[[ AVAILABLE DATA, beginning ]]
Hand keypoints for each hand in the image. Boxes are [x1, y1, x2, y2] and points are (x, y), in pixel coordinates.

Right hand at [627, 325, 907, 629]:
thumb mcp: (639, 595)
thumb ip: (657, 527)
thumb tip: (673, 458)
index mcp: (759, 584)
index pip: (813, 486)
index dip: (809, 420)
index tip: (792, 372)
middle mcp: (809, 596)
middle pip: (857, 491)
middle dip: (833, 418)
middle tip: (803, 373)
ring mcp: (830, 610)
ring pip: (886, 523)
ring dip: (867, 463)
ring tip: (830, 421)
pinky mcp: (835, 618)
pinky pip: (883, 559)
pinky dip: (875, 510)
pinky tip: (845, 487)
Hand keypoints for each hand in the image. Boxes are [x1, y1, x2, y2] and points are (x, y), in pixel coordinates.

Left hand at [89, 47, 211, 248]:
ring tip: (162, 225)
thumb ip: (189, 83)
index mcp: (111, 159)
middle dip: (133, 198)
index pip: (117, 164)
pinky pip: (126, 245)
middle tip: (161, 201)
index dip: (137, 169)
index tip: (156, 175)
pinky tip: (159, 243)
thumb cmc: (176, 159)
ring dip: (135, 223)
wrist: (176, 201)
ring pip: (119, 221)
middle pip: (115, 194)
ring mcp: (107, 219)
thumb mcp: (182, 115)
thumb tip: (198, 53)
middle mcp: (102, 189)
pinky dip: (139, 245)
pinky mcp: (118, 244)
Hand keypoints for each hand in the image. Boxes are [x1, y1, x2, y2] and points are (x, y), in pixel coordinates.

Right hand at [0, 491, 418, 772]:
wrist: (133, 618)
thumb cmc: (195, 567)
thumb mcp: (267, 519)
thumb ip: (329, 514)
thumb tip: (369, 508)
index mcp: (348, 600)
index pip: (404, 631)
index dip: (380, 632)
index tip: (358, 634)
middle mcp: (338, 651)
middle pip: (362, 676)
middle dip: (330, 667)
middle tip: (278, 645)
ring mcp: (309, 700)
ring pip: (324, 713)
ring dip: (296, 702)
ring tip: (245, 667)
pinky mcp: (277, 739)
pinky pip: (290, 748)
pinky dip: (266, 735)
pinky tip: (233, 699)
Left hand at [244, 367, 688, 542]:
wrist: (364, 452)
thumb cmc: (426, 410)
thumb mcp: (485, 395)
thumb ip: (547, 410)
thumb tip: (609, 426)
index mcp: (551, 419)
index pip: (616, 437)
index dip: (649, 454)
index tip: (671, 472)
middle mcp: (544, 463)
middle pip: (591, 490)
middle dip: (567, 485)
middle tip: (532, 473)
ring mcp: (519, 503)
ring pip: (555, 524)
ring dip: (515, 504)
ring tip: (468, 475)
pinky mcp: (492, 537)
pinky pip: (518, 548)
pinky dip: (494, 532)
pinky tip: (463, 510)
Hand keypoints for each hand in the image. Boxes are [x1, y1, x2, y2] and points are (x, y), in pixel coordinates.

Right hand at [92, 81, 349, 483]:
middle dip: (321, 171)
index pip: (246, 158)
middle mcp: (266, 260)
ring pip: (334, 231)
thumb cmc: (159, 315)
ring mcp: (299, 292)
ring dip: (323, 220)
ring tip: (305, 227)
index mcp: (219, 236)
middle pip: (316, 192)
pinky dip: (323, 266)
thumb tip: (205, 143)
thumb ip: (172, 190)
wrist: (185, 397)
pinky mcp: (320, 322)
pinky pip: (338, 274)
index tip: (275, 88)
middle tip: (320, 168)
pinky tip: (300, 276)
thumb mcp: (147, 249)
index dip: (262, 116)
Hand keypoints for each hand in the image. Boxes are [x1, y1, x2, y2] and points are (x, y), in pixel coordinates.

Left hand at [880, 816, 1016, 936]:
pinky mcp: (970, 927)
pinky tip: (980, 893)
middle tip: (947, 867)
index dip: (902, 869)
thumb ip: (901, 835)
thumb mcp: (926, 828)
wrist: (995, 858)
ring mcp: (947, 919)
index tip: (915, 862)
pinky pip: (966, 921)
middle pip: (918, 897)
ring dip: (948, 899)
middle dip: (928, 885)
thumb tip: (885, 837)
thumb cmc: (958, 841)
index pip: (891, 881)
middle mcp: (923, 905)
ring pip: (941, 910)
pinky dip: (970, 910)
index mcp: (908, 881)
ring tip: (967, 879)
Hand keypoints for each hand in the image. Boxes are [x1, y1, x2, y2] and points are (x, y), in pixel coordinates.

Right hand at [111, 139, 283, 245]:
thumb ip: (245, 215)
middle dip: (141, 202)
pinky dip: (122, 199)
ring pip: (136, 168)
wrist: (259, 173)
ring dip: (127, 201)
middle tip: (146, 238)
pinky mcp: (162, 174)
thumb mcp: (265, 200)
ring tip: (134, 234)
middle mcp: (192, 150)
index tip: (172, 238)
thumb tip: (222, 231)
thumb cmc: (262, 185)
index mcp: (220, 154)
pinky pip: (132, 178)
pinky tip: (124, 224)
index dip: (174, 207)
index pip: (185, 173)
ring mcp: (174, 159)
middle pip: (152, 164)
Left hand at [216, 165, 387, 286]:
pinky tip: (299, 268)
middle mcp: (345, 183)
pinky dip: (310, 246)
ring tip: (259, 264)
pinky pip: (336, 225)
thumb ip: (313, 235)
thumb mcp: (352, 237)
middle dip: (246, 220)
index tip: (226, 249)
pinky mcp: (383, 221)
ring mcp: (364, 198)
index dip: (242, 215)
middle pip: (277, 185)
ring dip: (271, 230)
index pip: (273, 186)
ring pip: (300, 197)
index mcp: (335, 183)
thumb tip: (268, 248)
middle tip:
[[ AVAILABLE DATA, end ]]
Would you return the whole listing exactly as written?

Hand keypoints for each hand in the image. Boxes are [x1, y1, x2, y2] and points are (x, y), in pixel coordinates.

Right hand at [627, 325, 907, 629]:
thumb mcp: (639, 595)
thumb ip: (657, 527)
thumb tip: (673, 458)
index mcp: (759, 584)
index pip: (813, 486)
index dip: (809, 420)
index tip: (792, 372)
middle mcp: (809, 596)
middle pip: (857, 491)
middle dip: (833, 418)
middle tip: (803, 373)
ring mcp: (830, 610)
ring pip: (886, 523)
ring dip: (867, 463)
ring tip: (830, 421)
pinky mcp: (835, 618)
pinky pip: (883, 559)
pinky dip: (875, 510)
pinky tip: (845, 487)
Hand keypoints for each hand in the image. Boxes are [x1, y1, x2, y2] and points are (x, y), in pixel coordinates.

Left hand at [89, 47, 211, 248]:
ring tip: (162, 225)
thumb ip: (189, 83)
index mcp: (111, 159)
middle dip: (133, 198)
index pip: (117, 164)
pinky pip: (126, 245)
middle tip: (161, 201)
index dip: (137, 169)
index tip: (156, 175)
pinky tip: (159, 243)
thumb cmc: (176, 159)
ring dip: (135, 223)
wrist: (176, 201)
ring pip: (119, 221)
middle pip: (115, 194)
ring mcp: (107, 219)
thumb mcp: (182, 115)
thumb tip: (198, 53)
middle mcp: (102, 189)
pinky dip: (139, 245)
pinky mcp: (118, 244)
Hand keypoints for each hand in the image. Boxes are [x1, y1, x2, y2] and points are (x, y), in pixel coordinates.

Right hand at [0, 491, 418, 772]:
wrist: (133, 618)
thumb cmc: (195, 567)
thumb mcp: (267, 519)
thumb ip: (329, 514)
thumb tip: (369, 508)
index mcp: (348, 600)
index pip: (404, 631)
index dip: (380, 632)
index tip: (358, 634)
middle mcp: (338, 651)
middle pip: (362, 676)
middle dip: (330, 667)
middle tip: (278, 645)
ring mcp: (309, 700)
ring pip: (324, 713)
ring dip: (296, 702)
ring tip: (245, 667)
pinky mcp: (277, 739)
pinky pip: (290, 748)
pinky dip: (266, 735)
pinky tip: (233, 699)
Left hand at [244, 367, 688, 542]:
wrist: (364, 452)
thumb cmc: (426, 410)
thumb mcp: (485, 395)
thumb ip: (547, 410)
thumb tip: (609, 426)
index mcp: (551, 419)
index pip: (616, 437)
index dip: (649, 454)
index tip: (671, 472)
middle mcp: (544, 463)
middle pip: (591, 490)
middle dip: (567, 485)
middle tip: (532, 473)
ring mcp: (519, 503)
ring pip: (555, 524)
ring dip: (515, 504)
ring tip: (468, 475)
pinky mcp: (492, 537)
pinky pip: (518, 548)
pinky dip: (494, 532)
pinky tip: (463, 510)
Hand keypoints for each hand in the image. Boxes are [x1, y1, x2, y2] and points are (x, y), in pixel coordinates.

Right hand at [92, 81, 349, 483]:
middle dip: (321, 171)
index pip: (246, 158)
middle mcp: (266, 260)
ring pip: (334, 231)
thumb cmc: (159, 315)
ring mcp: (299, 292)
ring dip: (323, 220)
ring tip: (305, 227)
index mcp: (219, 236)
middle pip: (316, 192)
pinky dip: (323, 266)
thumb tip: (205, 143)
thumb ip: (172, 190)
wrist: (185, 397)
pinky mcp: (320, 322)
pinky pip: (338, 274)
index tip: (275, 88)
middle tip: (320, 168)
pinky tip: (300, 276)
thumb mcp: (147, 249)
index dip: (262, 116)
Hand keypoints for each hand in the image. Boxes are [x1, y1, x2, y2] and points are (x, y), in pixel coordinates.

Left hand at [880, 816, 1016, 936]:
pinky mcp: (970, 927)
pinky tip: (980, 893)
middle tip: (947, 867)
index dip: (902, 869)
thumb ip: (901, 835)
thumb mcp: (926, 828)
wrist: (995, 858)
ring mcp: (947, 919)
index tip: (915, 862)
pinky pip: (966, 921)
middle pip: (918, 897)
ring dip: (948, 899)
middle dip: (928, 885)
thumb tip: (885, 837)
thumb cmc: (958, 841)
index pip: (891, 881)
middle mcp: (923, 905)
ring pip: (941, 910)
pinky dip: (970, 910)
index mcp: (908, 881)
ring tip: (967, 879)
Hand keypoints for each hand in the image. Boxes are [x1, y1, x2, y2] and points are (x, y), in pixel coordinates.

Right hand at [111, 139, 283, 245]:
thumb ip: (245, 215)
middle dip: (141, 202)
pinky dip: (122, 199)
ring pip: (136, 168)
wrist: (259, 173)
ring dip: (127, 201)
middle tip: (146, 238)
pinky mcp: (162, 174)
thumb mcp: (265, 200)
ring tip: (134, 234)
middle mcp: (192, 150)
index tip: (172, 238)
thumb tip: (222, 231)
thumb cmc: (262, 185)
index mcp: (220, 154)
pinky pip: (132, 178)
pinky tip: (124, 224)
index dip: (174, 207)
index pip: (185, 173)
ring mcp: (174, 159)
middle pip: (152, 164)
Left hand at [216, 165, 387, 286]:
pinky tip: (299, 268)
middle mcp: (345, 183)
pinky dip: (310, 246)
ring tip: (259, 264)
pinky pip: (336, 225)
thumb ip: (313, 235)
thumb mcp: (352, 237)
middle dip: (246, 220)
index tip: (226, 249)
pinky mcp: (383, 221)
ring mcp: (364, 198)
index dip: (242, 215)
middle pip: (277, 185)
ring dip: (271, 230)
index pip: (273, 186)
ring pip: (300, 197)
index mcp: (335, 183)
thumb tip: (268, 248)
middle tip:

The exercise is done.